As SEO experts, we use many tools on a daily basis and we can get different outputs with each tool. Crawling tools are undoubtedly the most important ones among these. This is because, we can run a crawl on certain pages or a whole website using crawling tools, and we can quickly detect technical problems or deficiencies through the outputs provided by the relevant tool. Some of these crawling tools are desktop applications, while others run cloud-based. You need to download desktop tools to your computer to use them and they use your computer's hardware while crawling. But you don't need to download cloud-based crawling tools like Deepcrawl to your computer. Just go to deepcrawl.com and log in with your username and password. Your computer's hardware is not used while running a crawl with Deepcrawl and similar tools. The process here takes place entirely on Deepcrawl servers.

In this content, we will try to address all the details about Deepcrawl. Let's start with how you can start a crawl for your website first.

How to Start a Crawl Using Deepcrawl

After logging in to deepcrawl.com with your username or e-mail address and password, you will see the following screen. To start a crawl, you must first click on the "New Project" button in the upper-right part of the page.

Here you will see the "Domain" screen, which is the first part of the crawl initiating process. Just enter the name of the domain in the first field and the name of the project in the second one. Then, if necessary, you can also activate the Javascript rendering setting. After completing these steps, click on the "Save and Continue" button.

Then you will see the second part, the "Sources" screen. I will try to explain the settings here and what they do one by one.

1) Website: Here, you can enable all sub-domains to be crawled, as well as HTTP and HTTPS pages.

2) Sitemaps: After entering the domain on the first screen, Deepcrawl finds the sitemaps of your website. Make sure that sitemaps are selected so that no URL is overlooked. A different sitemap can be uploaded here or any sitemap you want can be included.

3) Backlinks: Here, you can use the Majestic tool to include the URLs that you obtain backlinks from in the crawl, or you can upload a manual backlink list. Also, when you add this field in the crawl, you may also see outputs containing backlink data in some reports.

4) Google Search Console: Here, you can also include Search Console data in the crawl by selecting the Search Console property. Thus, you minimize the possibility of pages going unnoticed which are not linked from within the site or which Deepcrawl bots cannot access for various reasons. If you cannot view your properties in this area, you can add your Google account with your Search Console property in the upper right section of the page.

5) Analytics: You can also select your Analytics account here. In this way, you will enable Deepcrawl bots to explore these pages as well, if you have pages that are not linked to your site. Furthermore, as a result of the crawl, you may also obtain outputs containing your Analytics data in some parts.

6) Log Summary: In this section, you can use the summary data of log file analysis tools such as splunk and Logz.io or manually upload your log files and include the data in the crawl.

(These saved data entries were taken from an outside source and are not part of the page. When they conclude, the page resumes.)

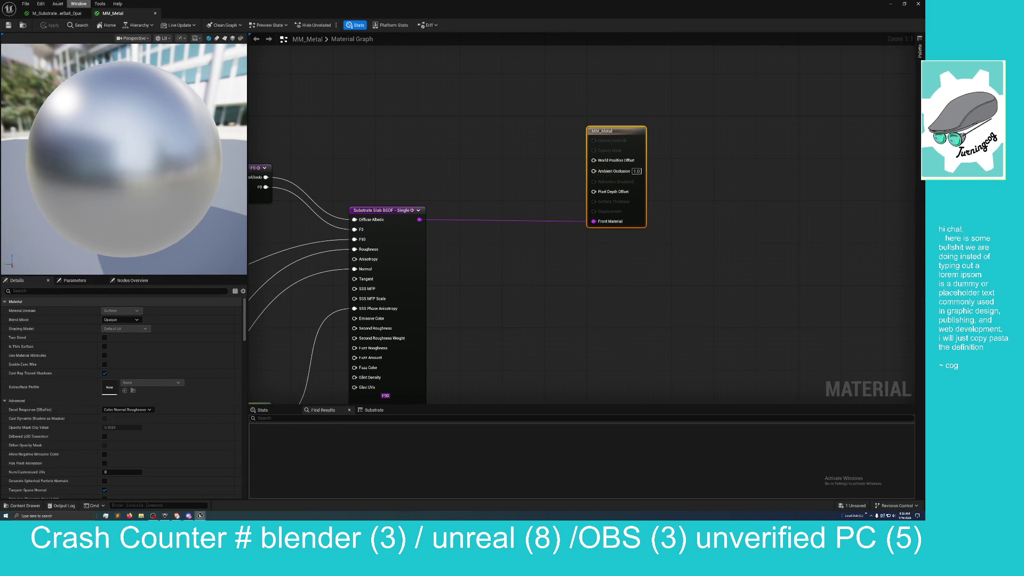
{"action": "left_click", "coordinate": [64, 13]}
{"action": "scroll", "coordinate": [535, 258], "scroll_direction": "up", "scroll_amount": 4}
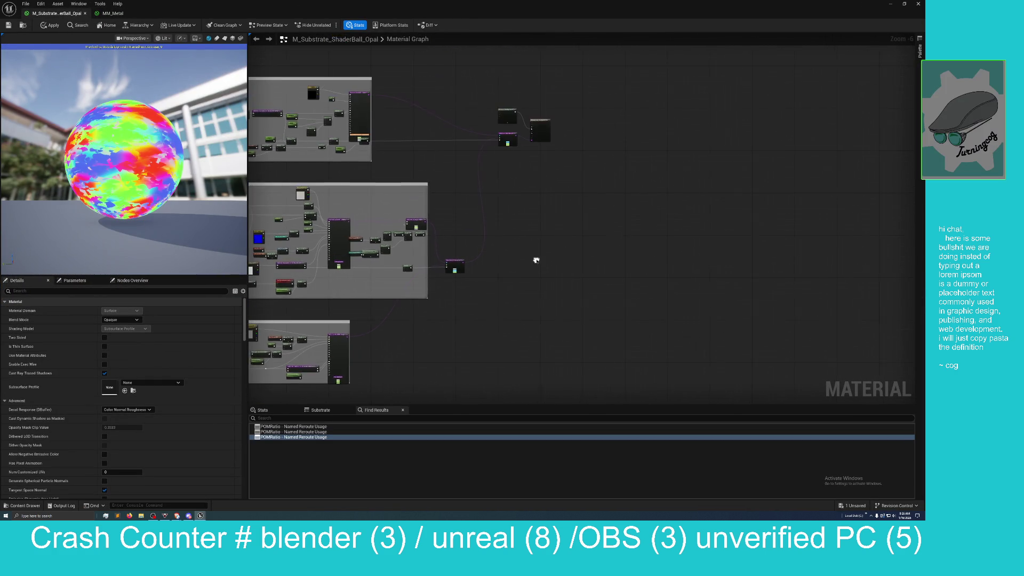
{"action": "left_click_drag", "start_coordinate": [462, 229], "coordinate": [441, 356]}
{"action": "scroll", "coordinate": [442, 357], "scroll_direction": "up", "scroll_amount": 2}
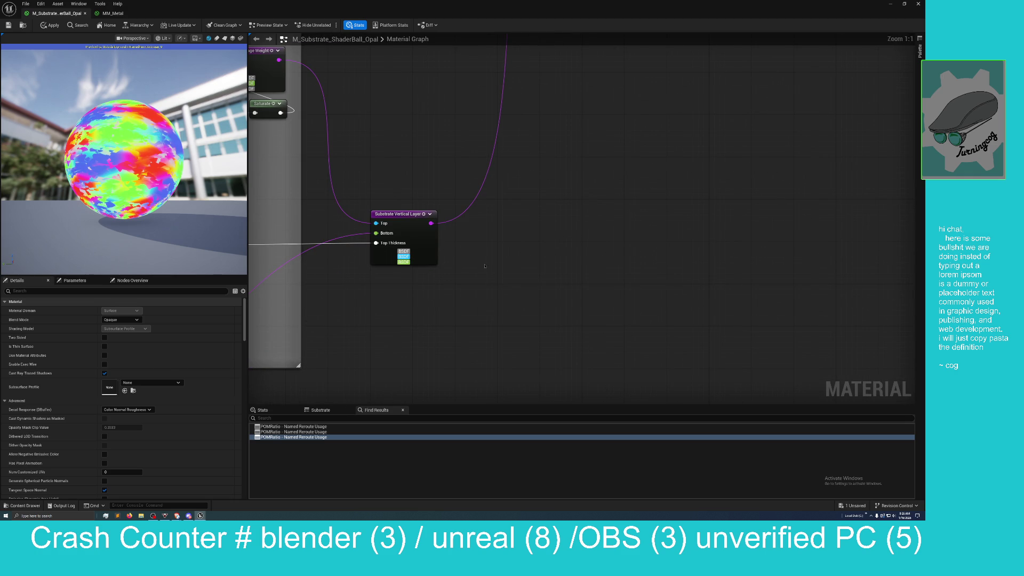
{"action": "mouse_move", "coordinate": [543, 254]}
{"action": "left_mouse_down"}
{"action": "mouse_move", "coordinate": [543, 292]}
{"action": "mouse_move", "coordinate": [564, 269]}
{"action": "left_mouse_up"}
- Back in MM_Metal, search nodes for 'layer' and delete the mistakenly added Layer Stack node
{"action": "left_click", "coordinate": [112, 13]}
{"action": "right_click", "coordinate": [543, 250]}
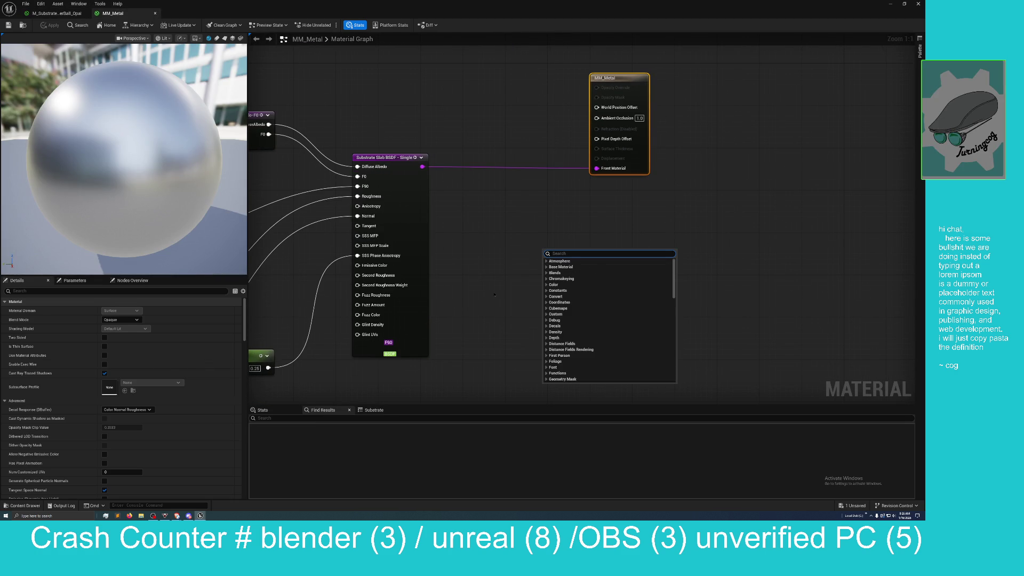
{"action": "type", "text": "virt"}
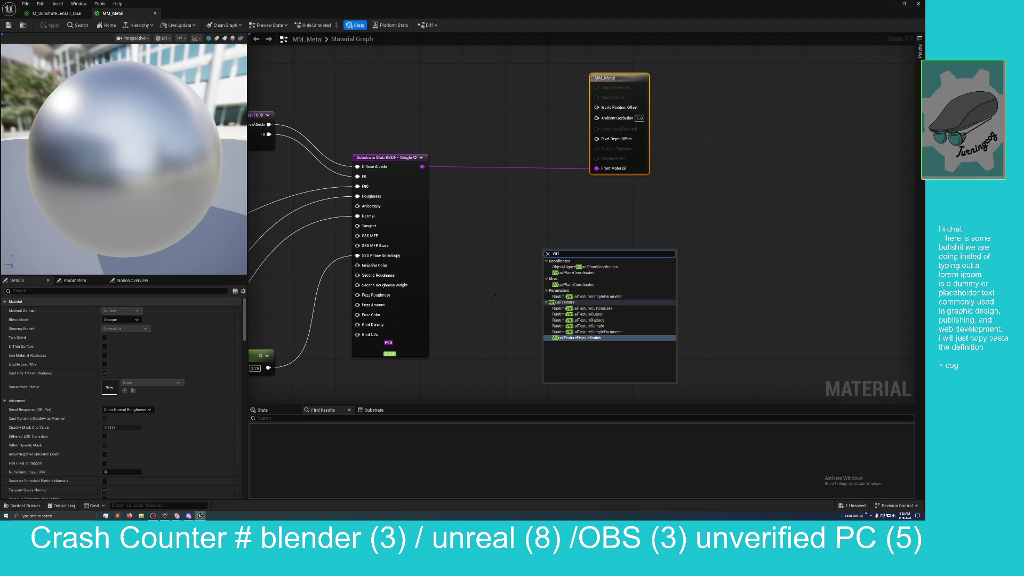
{"action": "key", "text": "BackSpace"}
{"action": "key", "text": "BackSpace"}
{"action": "key", "text": "BackSpace"}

7) URL Lists: Lastly, in this section, you can upload a manual list containing the URLs you want to be crawled.

Thus, we have gone over all the settings related to which resources will be included in the crawl. Once you adjust the necessary settings in this section, you can click the "Save and Continue" button at the lower part of the page again.

This will bring you to the third section, the “Limits” screen. In this section, you can specify the number of URLs to be crawled per second and the maximum total number of URLs to be crawled. When the limit specified in the subsection is reached, you can select one of the options to receive a notification or to complete the crawling process regardless. After adjusting the settings here, click the "Save and Continue" button once again.

This would bring you to the last and fourth section, the "Settings" screen. So far, we have made several important general adjustments. If you also want to view the advanced settings, you need to click the "Advanced Setting" button. Here, you can adjust several detailed settings including selecting additional domains or subdomains that you want to include in the crawl, setting the URL paths you want to be included or not included in the crawl, and selecting the user agent to run the crawl. Once you make all the adjustments, click on the "Start Crawl" button to initiate the crawl.

After starting the crawl, you will see the following screen. On this screen, you can see the number of URLs crawled in real-time, and if you wish, you can pause, stop, or delete the crawl. If you are not going to do one of these, you do not need to wait on this screen. Once the crawl is complete, Deepcrawl will send you a notification e-mail.

Deepcrawl Dashboard

Once the crawl is complete, you will view the following Dashboard screen. Let's briefly talk about the sections on this screen.

You can see the primary problems of your site such as all broken links, pages that are not linked anywhere, pages with 4xx status code. When you click on any of these links, you will see the URLs and details of that problem.

In this section, you can see basic details such as your primary pages, duplicate pages, pages with or without the status code 200, pages that cannot be indexed for any reason, and the related pie chart.

If a certain period of time has passed since your crawl and you want to see the changes on your site, you can start a new crawl by clicking the "Run Crawl" button in the "Changes" section.

As you know, all our pages that we want to be indexed must have the status code 200 (200 pages). In this section, you can see the pages that do not have the status code 200 (non-200 pages).

In this section, you can see your URLs that cannot be crawled along with the related justification.

We may want some of our pages not to be indexed due to optimizing the crawl budget or for any other reason. In this section, you can see your non-indexable pages along with the related justification. I recommend that you review your non-indexable pages here, and if you see that your important pages are not indexed due to any problem, you should intervene quickly.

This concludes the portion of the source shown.